The report found that “TSA cannot demonstrate that BDOs are screening passengers in a uniform manner to identify potentially high-risk individuals.”  In addition, the TSA has not developed performance measures to determine the program’s effectiveness, does not collect accurate or complete data, and has not developed refresher training for BDOs.

Homeland Security makes six recommendations to the TSA, such as developing a strategic plan for SPOT, ensuring accurate data entry, providing continuing training to BDOs and instructors, and identifying issues that affect SPOT’s success.

The TSA, which screens 1.8 million passengers each day in over 450 TSA-regulated airports, falls under the Department of Homeland Security.  It is illegal to target travelers based on race, nationality, ethnicity or religion.  But apparently, this racial profiling is happening every day.

Racial profiling as a way of life

News of the report comes as the TSA recently pulled its “naked-image” body scanners, which critics have found humiliating and a health risk.  The agency has also come under fire in recent years for intrusive pat-downs and excessive body searches, including a lawsuit challenging the scanners and pat-downs.  And in April, Congressman Bennie Thompson (D-MS), ranking member of the Committee on Homeland Security, introduced a bill to reform the TSA’s contract screener program.  The legislation increases standards for hiring and training screeners and for handling security breaches and sensitive security information.

Many of us are no strangers to racial profiling at the airport, whether through firsthand experience or personal observation of the treatment of other passengers who “fit the description.”  Why are the black and brown folks always singled out for special treatment, that annoying, extra step that few others seem to get?  One at the airport, as I was about to board a plane for London, I recall the screeners harassing a South Asian family—women and children included— with a long, drawn out search process.  There was a sense the humiliating exercise had more to do with the race of the passengers than any suspicious activity or perceived threat.

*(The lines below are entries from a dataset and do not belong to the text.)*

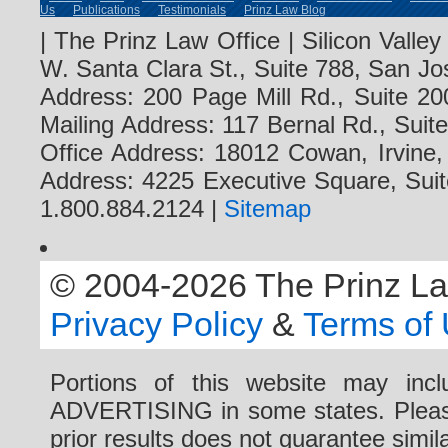
Us
Publications
Testimonials
Prinz Law Blog
| The Prinz Law Office | Silicon Valle
W. Santa Clara St., Suite 788, San Jo
Address: 200 Page Mill Rd., Suite 20
Mailing Address: 117 Bernal Rd., Sui
Office Address: 18012 Cowan, Irvine
Address: 4225 Executive Square, Suit
1.800.884.2124 |
Sitemap
© 2004-2026 The Prinz Law 
Privacy Policy
&
Terms of
Portions of this website may i
ADVERTISING in some states. Please 
prior results does not guarantee simi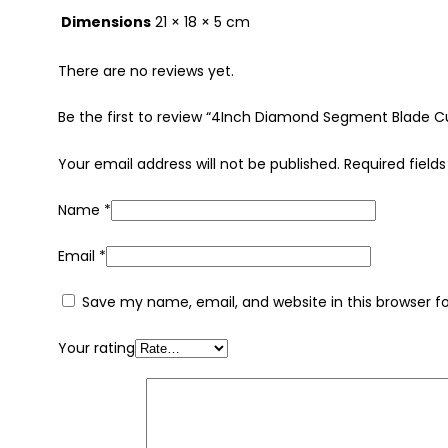
Dimensions
21 × 18 × 5 cm
There are no reviews yet.
Be the first to review “4Inch Diamond Segment Blade 
Your email address will not be published.
Required field
Name
*
Email
*
Save my name, email, and website in this browser f
Your rating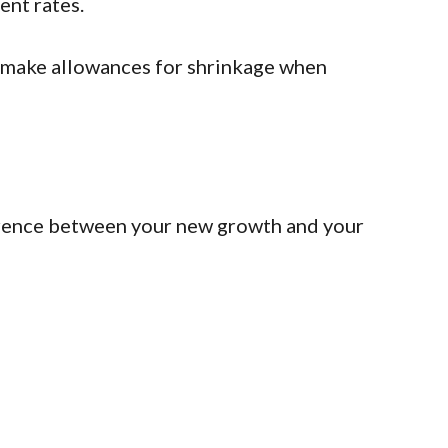
ent rates.
to make allowances for shrinkage when
fference between your new growth and your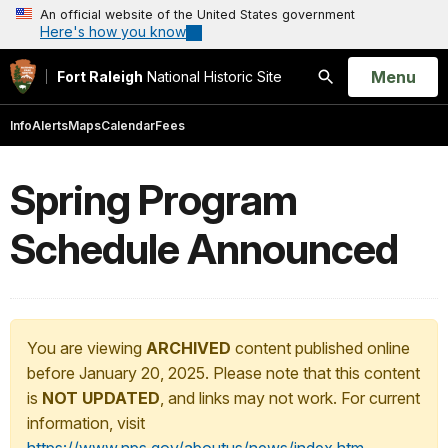
An official website of the United States government
Here's how you know
Open
Menu
Fort Raleigh
National Historic Site
Search
Info
Alerts
Maps
Calendar
Fees
Spring Program
Schedule Announced
You are viewing
ARCHIVED
content published online
before January 20, 2025. Please note that this content
is
NOT UPDATED
, and links may not work. For current
information, visit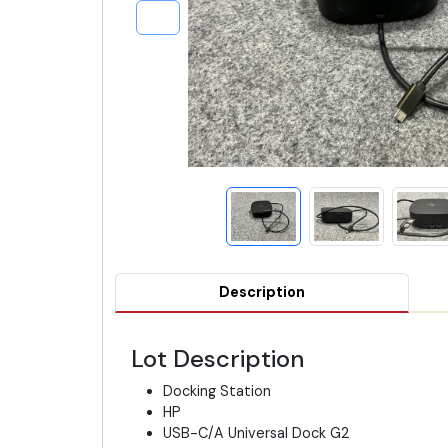
Description
Lot Description
Docking Station
HP
USB-C/A Universal Dock G2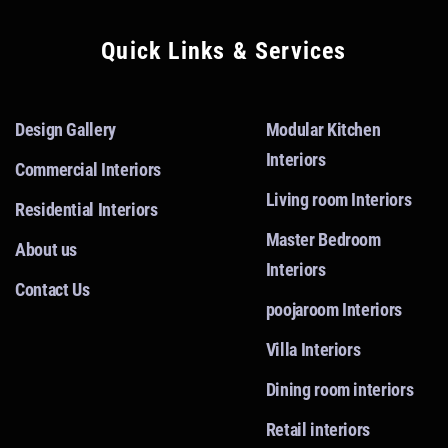
Quick Links & Services
Design Gallery
Modular Kitchen
Interiors
Commercial Interiors
Living room Interiors
Residential Interiors
Master Bedroom
About us
Interiors
Contact Us
poojaroom Interiors
Villa Interiors
Dining room interiors
Retail interiors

For people of color, racial profiling takes place in the airport and in the streets under the guise of observing suspicious behavior.  Last week in Florida, a Miami Dade police officer chased a 14-year-old boy, threw him to the ground and put him in a chokehold for playing with a puppy while black.  According to police, the boy, Tremaine McMillian, exhibited “demunanizing stares” and clenched fists. The boy wet his pants as a result of the ordeal.

Moreover, according to a new report from the American Civil Liberties Union, blacks are four times more likely to be arrested for marijuana possession than whites, typically for small amounts.  In Washington, DC, Iowa, Minnesota and Illinois, the arrest rate for blacks is 7.5 to 8.5 times higher.  In the “war on drugs,” not unlike the case of the TSA, billions of dollars are spent to boost some agency’s reputation as crime fighters.

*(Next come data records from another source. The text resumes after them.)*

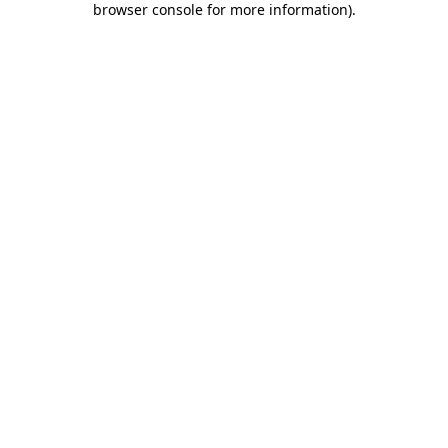
browser console for more information)
.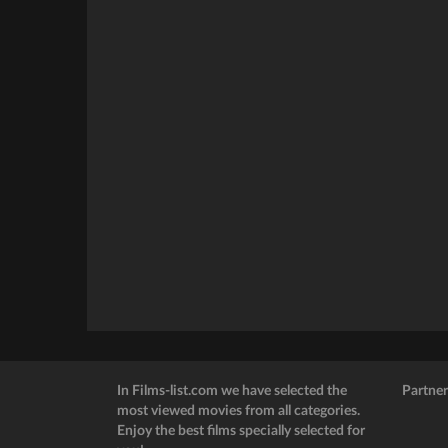
In Films-list.com we have selected the
Partner
most viewed movies from all categories.
Enjoy the best films specially selected for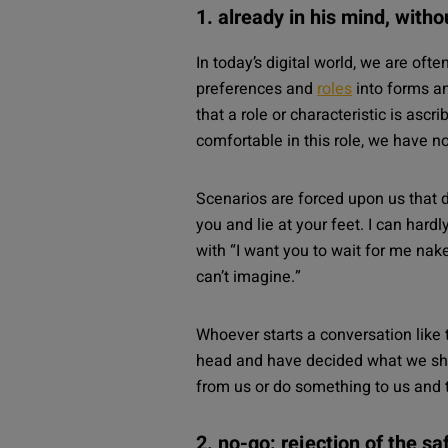
1. already in his mind, with
In today’s digital world, we are oft
preferences and
roles
into forms an
that a role or characteristic is ascr
comfortable in this role, we have no
Scenarios are forced upon us that d
you and lie at your feet. I can har
with “I want you to wait for me nake
can’t imagine.”
Whoever starts a conversation like 
head and have decided what we sho
from us or do something to us and t
2. no-go: rejection of the s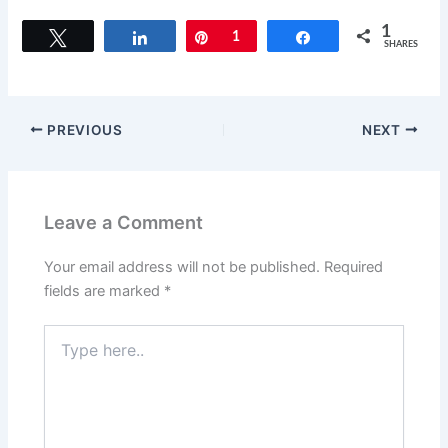
a
a
m
h
c
st
ai
ar
1
Tweet
Share
Pin
1
Share
SHARES
e
o
l
e
b
d
o
o
PREVIOUS
NEXT
o
n
k
Leave a Comment
Your email address will not be published.
Required
fields are marked
*
Type
here..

So much wasted in time and resources, so little achieved, and so many people of color victimized over stereotypes.

Racial profiling creates losers in the criminal justice system, causing people to lose their freedom and even their lives.  In remarks made at the University of Pennsylvania Law School, federal Judge Edith Jones of the U.S. Court of Appeals for the 5th Circuit said that “racial groups like African-Americans and Hispanics are predisposed to crime,” are “prone to commit acts of violence,” and more likely than people of other ethnicities to be involved in “heinous” acts.

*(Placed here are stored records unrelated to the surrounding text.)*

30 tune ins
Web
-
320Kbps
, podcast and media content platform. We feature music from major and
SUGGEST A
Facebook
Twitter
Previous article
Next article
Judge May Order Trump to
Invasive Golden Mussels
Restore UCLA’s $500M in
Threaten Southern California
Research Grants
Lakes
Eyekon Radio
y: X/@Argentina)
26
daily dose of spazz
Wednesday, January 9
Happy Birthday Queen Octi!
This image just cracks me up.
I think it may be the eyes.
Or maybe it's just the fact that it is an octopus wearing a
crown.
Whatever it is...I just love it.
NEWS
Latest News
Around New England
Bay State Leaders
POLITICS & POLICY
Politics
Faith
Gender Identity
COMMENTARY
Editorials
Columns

Jones also said the death penalty allows prisoners to “make peace with God,” and dismissed as “red herrings” any arguments that the death penalty is discriminatory, is imposed arbitrarily and violates international law.  The judge’s statements are the subject of a lawsuit by the NAACP, the Texas Civil Rights Project and the Mexican Capital Legal Assistance Program.

In the meantime, criminalizing people for “flying while black or brown” does not make anyone safer.  It puts everyone at risk.  Plus, it wastes lots of money and only humiliates people in the process.  TSA should find the real threats to public safety in the skies, not those innocent people who are guilty of having darker skin or a certain ethnic or religious background.  Until then, SPOT should be grounded.